--- Start PASSAGE PROVIDED ---
Why is he a whack job?
Because, as an armed and fit young man in the country which gave him shelter from whatever mishap he recently fled from, he entered a church and attacked and killed three unarmed people, amongst them a 70 year old woman, because he thought God wanted him to.
In previous times in this country, he would have been detained indefinitely in Broadmoor. Who knows, perhaps that is still the policy here if such people are taken alive. He's a whack job like the man who decided murdering unarmed teenage girls in this city, was a whack job. What brave lions they are. How proud their families must be.
@mark_in_manchester, the falling down the elevator shaft horror of all this is real. I repress it too effectively. If I don't I fall apart. I have howled like a wounded dog at such and worse. And yes there's worse. All done in the name of the sacred, out of sick gibbering fear turned to cold rage. But three sigmas none of it is a manifestation of mental illness commonly implied by the term whack job. It's just extreme normal. Three sigmas mundane, ordinary; normal. There is no point locking such people up in Broadmoor, they are not criminally insane or either criminal or insane. They are righteous. They are morally pure. They murder their compassion first, just as Lenin taught. Only the sane can do this.
I would empty the magazine and reload. And rail against the other self righteous or just inadequate morons who provoked it.
I concede that I don't think he is mentally ill. I used the psychiatric metaphor because it's the closest stand-alone word I could think of to mean "someone whose standards are entirely removed from anything the vast majority would recognize as rational"(*).
I think over the last few decades, all those psychiatric metaphors have morphed into the general meaning of "irrational", rather than mentally ill. I have actually been wanting for a while now to start a thread soliciting other, non-theapeutic based insults for irrational behaviour. (I think "drinking the kool-aid" might fit the bill, but I've heard it argued that it's offensive to the those at Jonestown who died involuntarily.)
I concede that I don't think he is mentally ill. I used the psychiatric metaphor because it's the closest stand-alone word I could think of to mean "someone whose standards are entirely removed from anything the vast majority would recognize as rational"(*).
I think over the last few decades, all those psychiatric metaphors have morphed into the general meaning of "irrational", rather than mentally ill. I have actually been wanting for a while now to start a thread soliciting other, non-theapeutic based insults for irrational behaviour. (I think "drinking the kool-aid" might fit the bill, but I've heard it argued that it's offensive to the those at Jonestown who died involuntarily.)
On that tangent. They had drunk the metaphorical kool-aid* well before drinking the poison or being shot.
The ritual suicide was not thought up at the last moment, though some minds changed at the moment of implementation, but certainly not all. As to whether it should be considered offensive, I don't know. They had discussed and planned for the suicide well before the actual act.
We're a rhetorical species, not a rational one. Logos is just one element. Subservient to pathos and ethos in that order.
Sure. But if someone values feeling over rationality, I'd say he's irrational, wouldn't you? That irrationality(according to you) happens to be the predominant tendency of humankind doesn't mean thst it's non-existent.
Most of the people who died at Jonestown had decided that they'd rather not drink the Kool-Aid and were murdered while trying to run away.
The residents of Jonestown practiced drinking the Kool-aid over and over again until it became an automatic process (or so Jim Jones thought). But when you see the first few people drink the stuff for the last time, see them drop to the ground and writhe in pain, wouldn't you rather run into the jungle and take your chances there?
--- End PASSAGE PROVIDED ---
--- Start RECORD SET ---
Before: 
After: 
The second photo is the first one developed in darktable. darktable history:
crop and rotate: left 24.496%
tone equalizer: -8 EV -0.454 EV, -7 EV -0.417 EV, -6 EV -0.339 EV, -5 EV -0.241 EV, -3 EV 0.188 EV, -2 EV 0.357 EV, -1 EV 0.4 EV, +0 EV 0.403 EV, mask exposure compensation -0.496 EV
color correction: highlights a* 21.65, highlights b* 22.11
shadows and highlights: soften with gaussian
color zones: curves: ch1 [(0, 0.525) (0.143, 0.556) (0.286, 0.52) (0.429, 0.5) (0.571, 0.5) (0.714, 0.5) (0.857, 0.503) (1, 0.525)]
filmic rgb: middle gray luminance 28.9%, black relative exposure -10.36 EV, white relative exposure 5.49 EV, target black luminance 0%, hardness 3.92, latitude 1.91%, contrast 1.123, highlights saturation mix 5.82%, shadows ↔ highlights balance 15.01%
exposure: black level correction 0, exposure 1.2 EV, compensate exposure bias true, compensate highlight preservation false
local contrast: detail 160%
--- End RECORD SET ---
▶ [TASKS TO CARRY OUT]
A) Please write out the records from their first line through the line containing "color zones: curves: ch1", both ends included, without any changes.
B) Resume the forum discussion about calling the church attacker a whack job, starting after its final post.
The text and the records have no connection to each other.

▶ [THE RESULTS]
A)
Before: 
After: 
The second photo is the first one developed in darktable. darktable history:
crop and rotate: left 24.496%
tone equalizer: -8 EV -0.454 EV, -7 EV -0.417 EV, -6 EV -0.339 EV, -5 EV -0.241 EV, -3 EV 0.188 EV, -2 EV 0.357 EV, -1 EV 0.4 EV, +0 EV 0.403 EV, mask exposure compensation -0.496 EV
color correction: highlights a* 21.65, highlights b* 22.11
shadows and highlights: soften with gaussian
color zones: curves: ch1 [(0, 0.525) (0.143, 0.556) (0.286, 0.52) (0.429, 0.5) (0.571, 0.5) (0.714, 0.5) (0.857, 0.503) (1, 0.525)]

B)
BTW, take a look at the basic training of any military unit. Don't they want to break down your rational individualism and get you to the point where you submit to group orders without thinking?
Most of the people who died at Jonestown had decided that they'd rather not drink the Kool-Aid and were murdered while trying to run away.
This is not true from the eyewitness accounts I've read. The group were surrounded by guards with guns. Most died by drinking the poison themselves. How many were coerced and how many were perfectly willing is something we will never know. My point was that they* had made the decisions to follow a cult leader well before the deaths and that is what Drinking the kool-aid means, colloquially.
ISTM, its use can be apt. Buying into harmful rhetoric with a vivid example of how badly this can go.
This does not divorce the use from sensitivity problems. Life is not that clean.
Most of the people who died at Jonestown had decided that they'd rather not drink the Kool-Aid and were murdered while trying to run away.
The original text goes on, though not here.